**GIVEN INFORMATION:**
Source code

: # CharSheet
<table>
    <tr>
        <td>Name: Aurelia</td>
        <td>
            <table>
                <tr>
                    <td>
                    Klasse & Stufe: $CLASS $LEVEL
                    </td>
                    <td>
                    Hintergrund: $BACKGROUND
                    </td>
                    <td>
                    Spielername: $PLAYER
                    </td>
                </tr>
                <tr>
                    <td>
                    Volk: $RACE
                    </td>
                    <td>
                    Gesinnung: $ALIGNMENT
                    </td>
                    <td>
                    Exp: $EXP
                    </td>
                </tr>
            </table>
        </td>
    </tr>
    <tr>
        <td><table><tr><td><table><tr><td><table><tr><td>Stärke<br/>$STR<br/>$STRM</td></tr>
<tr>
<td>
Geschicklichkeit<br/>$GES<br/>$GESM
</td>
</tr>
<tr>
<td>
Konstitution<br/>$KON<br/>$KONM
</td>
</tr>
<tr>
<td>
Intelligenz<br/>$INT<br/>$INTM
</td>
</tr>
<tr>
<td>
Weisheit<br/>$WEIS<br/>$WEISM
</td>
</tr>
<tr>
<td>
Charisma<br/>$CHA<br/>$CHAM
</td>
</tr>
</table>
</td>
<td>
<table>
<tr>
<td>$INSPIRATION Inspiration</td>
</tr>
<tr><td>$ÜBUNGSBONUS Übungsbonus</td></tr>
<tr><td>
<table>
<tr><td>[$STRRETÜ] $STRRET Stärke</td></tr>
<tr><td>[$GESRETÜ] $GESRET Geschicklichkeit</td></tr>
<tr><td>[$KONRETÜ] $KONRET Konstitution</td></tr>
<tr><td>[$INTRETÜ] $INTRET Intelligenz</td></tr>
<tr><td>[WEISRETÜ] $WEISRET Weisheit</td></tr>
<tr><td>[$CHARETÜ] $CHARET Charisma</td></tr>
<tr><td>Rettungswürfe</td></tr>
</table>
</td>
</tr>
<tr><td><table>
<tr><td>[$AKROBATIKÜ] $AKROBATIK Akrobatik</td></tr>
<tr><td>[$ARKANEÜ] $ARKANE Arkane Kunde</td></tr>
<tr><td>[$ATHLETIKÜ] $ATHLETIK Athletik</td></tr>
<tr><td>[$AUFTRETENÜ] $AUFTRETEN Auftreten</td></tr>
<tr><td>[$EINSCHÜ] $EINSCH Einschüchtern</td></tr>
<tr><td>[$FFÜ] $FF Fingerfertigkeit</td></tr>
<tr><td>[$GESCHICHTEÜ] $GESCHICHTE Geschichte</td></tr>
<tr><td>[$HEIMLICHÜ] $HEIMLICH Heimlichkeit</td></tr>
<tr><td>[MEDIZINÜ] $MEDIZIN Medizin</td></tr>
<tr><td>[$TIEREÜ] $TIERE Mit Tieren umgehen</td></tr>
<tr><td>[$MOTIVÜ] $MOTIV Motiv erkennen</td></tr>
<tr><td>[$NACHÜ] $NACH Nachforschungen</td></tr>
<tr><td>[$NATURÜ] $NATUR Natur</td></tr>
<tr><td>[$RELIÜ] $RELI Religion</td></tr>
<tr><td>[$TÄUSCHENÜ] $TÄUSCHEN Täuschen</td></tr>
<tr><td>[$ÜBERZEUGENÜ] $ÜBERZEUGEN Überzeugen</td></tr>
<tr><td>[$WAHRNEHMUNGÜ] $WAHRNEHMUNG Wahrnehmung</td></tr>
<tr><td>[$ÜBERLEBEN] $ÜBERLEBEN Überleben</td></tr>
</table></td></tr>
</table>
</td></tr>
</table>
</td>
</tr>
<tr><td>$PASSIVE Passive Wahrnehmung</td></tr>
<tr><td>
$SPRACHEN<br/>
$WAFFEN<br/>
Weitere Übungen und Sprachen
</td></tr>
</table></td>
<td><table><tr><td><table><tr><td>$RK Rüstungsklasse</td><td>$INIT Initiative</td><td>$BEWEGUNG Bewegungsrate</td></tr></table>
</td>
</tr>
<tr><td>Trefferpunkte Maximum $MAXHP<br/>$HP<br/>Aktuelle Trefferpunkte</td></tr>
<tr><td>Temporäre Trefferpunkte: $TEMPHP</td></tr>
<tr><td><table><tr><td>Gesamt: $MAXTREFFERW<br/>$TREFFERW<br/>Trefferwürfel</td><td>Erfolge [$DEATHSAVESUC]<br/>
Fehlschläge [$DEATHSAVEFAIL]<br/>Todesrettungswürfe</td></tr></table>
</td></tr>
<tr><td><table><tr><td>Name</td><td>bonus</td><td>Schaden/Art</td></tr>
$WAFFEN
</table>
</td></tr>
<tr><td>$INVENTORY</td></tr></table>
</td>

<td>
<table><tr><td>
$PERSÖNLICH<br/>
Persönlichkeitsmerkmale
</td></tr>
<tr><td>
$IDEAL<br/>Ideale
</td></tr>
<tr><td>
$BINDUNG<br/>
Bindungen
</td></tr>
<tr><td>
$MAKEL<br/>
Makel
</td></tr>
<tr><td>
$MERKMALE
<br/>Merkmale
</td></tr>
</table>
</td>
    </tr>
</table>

**DIRECTIONS:** Count the lines above in which the word "Trefferpunkte" appears, then state only that count.

**RESULT:** 2